„Nachts ist es kälter als draußen“

■ Für Rudolf Dreßler ist die Wahlniederlage der SPD kein Betriebsunfall. Bei der Ursachenforschung mag er seinem Kanzler überhaupt nicht folgen

taz: Hängt das schlechte Ergebnis der SPD bei der Europawahl mit dem neuen Kurs zusammen, den Bundeskanzler Schröder zusammen mit dem britischen Premier Blair umrissen hat?

Rudolf Dreßler: Nein, es ist die Folge der unsäglichen Diskussion über angebliche Rentenkürzungen und darüber, was sonst noch alles im Haushalt gestrichen werden soll. Es wäre besser gewesen, die Regierung hätte vor zwei Monaten ein schlüssiges Konzept für den Haushalt 2000 auf den Tisch gelegt. Wenn es ein sinnvolles Konzept unter dem Stichwort „Innovation und soziale Gerechtigkeit“ gewesen wäre, hätte es uns Stimmen gebracht.

Bei der Wahl hat die SPD auch Stammwähler verloren. Was bedeutet das für die Zukunft der Partei?

Ja, das war kein Betriebsunfall. Betriebsräte und Gewerkschafter haben sich abgewendet. Sie wieder an die SPD zu binden, das wird nur über Inhalte gehen.

Deutet das Schröder/Blair-Papier nicht in die andere Richtung?

Wenn sich herausstellt, was ich befürchte, daß die Identifikation weiter verlorengeht, dann werden die Wahlergebnisse in Zukunft nicht besser werden.

Was vermuten Sie hinter dem neuen Kurs, den der Kanzler einschlagen will?

Der Kanzler allein kann keinen neuen Kurs für die SPD festlegen, den muß die ganze Partei beschließen. Schröder hat ein Papier vorgelegt, über das wir nun diskutieren werden. Die SPD muß identitätsstiftende Botschaften haben. Ich halte es für eine verhängnisvolle Fehlentwicklung, daß sich das Schröder/Blair-Papier von diesen Botschaften löst. An einigen Stellen steht es in deutlichem Widerspruch zum SPD-Programm.

Gibt es in der SPD eine Mehrheit für den Kurswechsel, den Schröder und Blair umreißen?

Ich denke nicht. Ich hoffe nicht.

Welche Stellen kritisieren Sie an dem Papier?

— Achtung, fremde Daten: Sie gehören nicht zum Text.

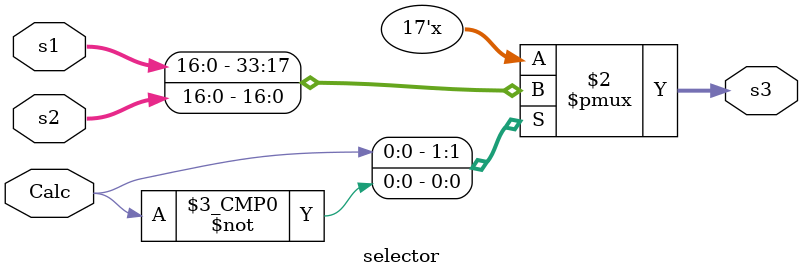
<source format=sv>
module selector(input Calc, input [16:0] s1, s2,
					output [16:0] s3);
					
	always_comb
	begin
		unique case (Calc)
			1 : s3 <= s1;
			0 : s3 <= s2;
		endcase
	end
endmodule

</source>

Es heißt da: „Letztlich wurde die Bedeutung von eigener Anstrengung und Verantwortung ignoriert und nicht belohnt.“ Die deutsche Wirklichkeit sieht doch ganz anders aus. Diese These trifft möglicherweise auf die britische Gesellschaft zu. Noch ein Beispiel: „Ein Sozialversicherungssystem, das die Fähigkeit, Arbeit zu finden, behindert, muß reformiert werden.“ Der Satz unterstellt, daß die SPD es in den vergangenen Jahrzehnten versäumt hätte, das Sozialsystem so zu reformieren, daß es die Fähigkeit, Arbeit zu finden, fördert. Das ist doch einfach nicht richtig.

Was halten Sie von der Idee, „Menschen, die Erwerbsunfähigkeitsrente beziehen, auf ihre Fähigkeit zu überprüfen, ihren Lebensunterhalt zu verdienen“?

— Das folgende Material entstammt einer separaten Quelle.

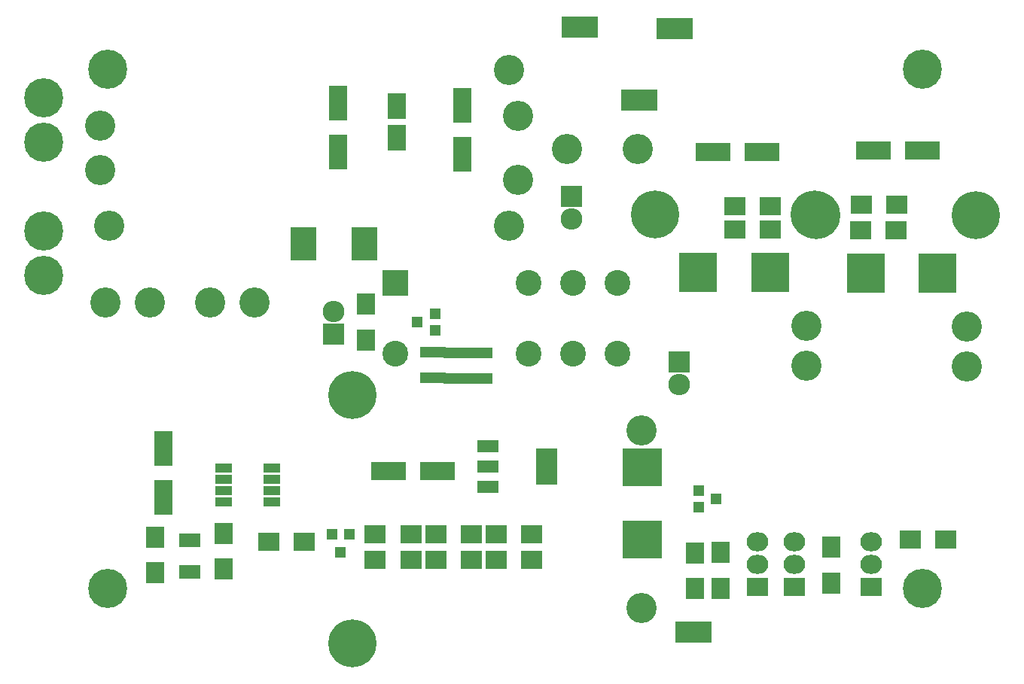
<source format=gbs>
G04 #@! TF.FileFunction,Soldermask,Bot*
%FSLAX46Y46*%
G04 Gerber Fmt 4.6, Leading zero omitted, Abs format (unit mm)*
G04 Created by KiCad (PCBNEW 4.0.1-stable) date 21.5.2016. 23:44:44*
%MOMM*%
G01*
G04 APERTURE LIST*
%ADD10C,0.100000*%
%ADD11R,2.900000X2.900000*%
%ADD12C,2.900000*%
%ADD13R,2.000200X3.999180*%
%ADD14R,2.000200X3.000960*%
%ADD15R,3.999180X2.000200*%
%ADD16R,2.000000X2.400000*%
%ADD17R,2.400000X1.650000*%
%ADD18R,4.400000X4.200000*%
%ADD19R,4.200000X4.400000*%
%ADD20R,2.899360X3.699460*%
%ADD21C,4.400000*%
%ADD22R,2.432000X2.432000*%
%ADD23O,2.432000X2.432000*%
%ADD24C,3.400000*%
%ADD25R,2.432000X2.127200*%
%ADD26O,2.432000X2.127200*%
%ADD27R,4.050000X2.450000*%
%ADD28R,1.200100X1.200100*%
%ADD29R,2.100000X2.400000*%
%ADD30R,2.400000X2.100000*%
%ADD31R,1.950000X1.000000*%
%ADD32C,5.400000*%
%ADD33R,2.900000X1.300000*%
%ADD34R,2.432000X4.057600*%
%ADD35R,2.432000X1.416000*%
G04 APERTURE END LIST*
D10*
D11*
X108500000Y-90800000D03*
D12*
X133500000Y-90800000D03*
X128500000Y-90800000D03*
X123500000Y-90800000D03*
X133500000Y-98800000D03*
X128500000Y-98800000D03*
X123500000Y-98800000D03*
X108500000Y-98800000D03*
D13*
X102100000Y-76100820D03*
X102100000Y-70599180D03*
D14*
X108700000Y-74500860D03*
X108700000Y-70899140D03*
D15*
X113250820Y-112000000D03*
X107749180Y-112000000D03*
D13*
X82400000Y-109449180D03*
X82400000Y-114950820D03*
D16*
X89200000Y-119000000D03*
X89200000Y-123000000D03*
D15*
X162296950Y-75868142D03*
X167798590Y-75868142D03*
X149750820Y-76100000D03*
X144249180Y-76100000D03*
D13*
X116000000Y-76350820D03*
X116000000Y-70849180D03*
D17*
X85400000Y-119725000D03*
X85400000Y-123287500D03*
D18*
X136300000Y-119650000D03*
X136300000Y-111550000D03*
D19*
X161397770Y-89668142D03*
X169497770Y-89668142D03*
X150650000Y-89600000D03*
X142550000Y-89600000D03*
D20*
X105001060Y-86400000D03*
X98198940Y-86400000D03*
D21*
X69000000Y-90000000D03*
X69000000Y-85000000D03*
X69000000Y-75000000D03*
X69000000Y-70000000D03*
X167800000Y-66800000D03*
X76200000Y-66800000D03*
X167800000Y-125200000D03*
X76200000Y-125200000D03*
D22*
X140400000Y-99700000D03*
D23*
X140400000Y-102240000D03*
D24*
X92700000Y-93000000D03*
X87700000Y-93000000D03*
D22*
X128300000Y-81100000D03*
D23*
X128300000Y-83640000D03*
D22*
X101600000Y-96600000D03*
D23*
X101600000Y-94060000D03*
D25*
X149200000Y-125000000D03*
D26*
X149200000Y-122460000D03*
X149200000Y-119920000D03*
D25*
X153400000Y-125000000D03*
D26*
X153400000Y-122460000D03*
X153400000Y-119920000D03*
D27*
X142000000Y-130100000D03*
X129250000Y-62000000D03*
X135900000Y-70200000D03*
X139900000Y-62200000D03*
D24*
X80900000Y-93000000D03*
X75900000Y-93000000D03*
D25*
X162000000Y-125000000D03*
D26*
X162000000Y-122460000D03*
X162000000Y-119920000D03*
D28*
X101400000Y-119100000D03*
X103300000Y-119100000D03*
X102350000Y-121098980D03*
X113000760Y-94250000D03*
X113000760Y-96150000D03*
X111001780Y-95200000D03*
X142599240Y-116050000D03*
X142599240Y-114150000D03*
X144598220Y-115100000D03*
D29*
X81500000Y-119400000D03*
X81500000Y-123400000D03*
D30*
X119848325Y-121924125D03*
X123848325Y-121924125D03*
X106248325Y-121924125D03*
X110248325Y-121924125D03*
X106248325Y-119124125D03*
X110248325Y-119124125D03*
X98300000Y-119900000D03*
X94300000Y-119900000D03*
X119848325Y-119124125D03*
X123848325Y-119124125D03*
X113048325Y-121924125D03*
X117048325Y-121924125D03*
X113048325Y-119124125D03*
X117048325Y-119124125D03*
X146700000Y-82200000D03*
X150700000Y-82200000D03*
X170400000Y-119650000D03*
X166400000Y-119650000D03*
D29*
X157550000Y-120550000D03*
X157550000Y-124550000D03*
X145050000Y-121150000D03*
X145050000Y-125150000D03*
X142200000Y-121200000D03*
X142200000Y-125200000D03*
D30*
X146700000Y-84800000D03*
X150700000Y-84800000D03*
X164847770Y-84868142D03*
X160847770Y-84868142D03*
X164892769Y-81981612D03*
X160892769Y-81981612D03*
D29*
X105200000Y-93200000D03*
X105200000Y-97200000D03*
D24*
X75300000Y-73100000D03*
X75300000Y-78100000D03*
X122300000Y-71980000D03*
X122300000Y-79220000D03*
X76300000Y-66850000D03*
X76300000Y-84350000D03*
X121300000Y-66850000D03*
X121300000Y-84350000D03*
D31*
X94600000Y-111595000D03*
X94600000Y-112865000D03*
X94600000Y-114135000D03*
X94600000Y-115405000D03*
X89200000Y-115405000D03*
X89200000Y-114135000D03*
X89200000Y-112865000D03*
X89200000Y-111595000D03*
D24*
X136200000Y-107400000D03*
X136200000Y-127400000D03*
D32*
X103700000Y-103400000D03*
X103700000Y-131400000D03*
D24*
X154700000Y-95600000D03*
X154700000Y-100100000D03*
D32*
X155700000Y-83100000D03*
X137700000Y-83100000D03*
D24*
X172800000Y-95700000D03*
X172800000Y-100200000D03*
D32*
X173800000Y-83200000D03*
X155800000Y-83200000D03*
D33*
X112701030Y-101486499D03*
X112701030Y-98586499D03*
X115384500Y-101541500D03*
X115384500Y-98641500D03*
X117984500Y-101541500D03*
X117984500Y-98641500D03*
D24*
X135800000Y-75700000D03*
X127800000Y-75700000D03*
D34*
X125502000Y-111500000D03*
D35*
X118898000Y-111500000D03*
X118898000Y-109214000D03*
X118898000Y-113786000D03*
M02*

</source>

Das ist auch so ein nebulöser Satz. Erwerbsunfähigkeit wird vom Arzt festgestellt. Wer soll das dann überprüfen? Und wie?

Wie interpretieren Sie den Satz „Moderne Sozialdemokraten wollen das Sicherheitsnetz aus Ansprüchen in ein Sprungbrett in die Eigenverantwortung umwandeln“?

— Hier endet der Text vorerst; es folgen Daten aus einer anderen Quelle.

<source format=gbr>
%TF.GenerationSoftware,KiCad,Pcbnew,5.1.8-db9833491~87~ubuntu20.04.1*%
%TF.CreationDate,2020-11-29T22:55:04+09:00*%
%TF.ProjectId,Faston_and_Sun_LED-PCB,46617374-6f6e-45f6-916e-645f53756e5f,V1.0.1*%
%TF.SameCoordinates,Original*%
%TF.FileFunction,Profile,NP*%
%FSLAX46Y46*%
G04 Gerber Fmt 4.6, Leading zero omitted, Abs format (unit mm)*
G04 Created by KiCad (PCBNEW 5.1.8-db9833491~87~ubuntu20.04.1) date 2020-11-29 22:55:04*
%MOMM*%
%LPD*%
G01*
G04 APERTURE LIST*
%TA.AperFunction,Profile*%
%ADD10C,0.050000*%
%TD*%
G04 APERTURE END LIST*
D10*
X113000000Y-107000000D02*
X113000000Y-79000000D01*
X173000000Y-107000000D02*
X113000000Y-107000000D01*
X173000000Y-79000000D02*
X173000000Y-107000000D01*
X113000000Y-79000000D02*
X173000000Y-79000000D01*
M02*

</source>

Das macht genausowenig Sinn wie „nachts ist es kälter als draußen“. Möglicherweise heißt es, daß der Rechtsanspruch auf Sozialhilfe in ein karitatives System umgewandelt werden soll.

Welche Rolle weist das Papier den Gewerkschaften zu?

Der Satz „Wir wollen, daß die Gewerkschaften in der modernen Welt verankert bleiben“ ist sehr unglücklich gewählt. Er würdigt unser Gewerkschaftssystem, um das uns die ganze Welt beneidet, in keiner Weise. Kein Wunder, daß sich Gewerkschafter vor den Kopf gestoßen fühlen.

Der Kanzler sagt, er will einen Anstoß zur Modernisierung geben. Ist das nicht notwendig?

Das bedeutet doch, daß unsere Gesellschaft unmodern ist. Das bedeutet auch, daß ich Mitglied einer unmodernen Partei bin. Diesen Eindruck habe ich nicht.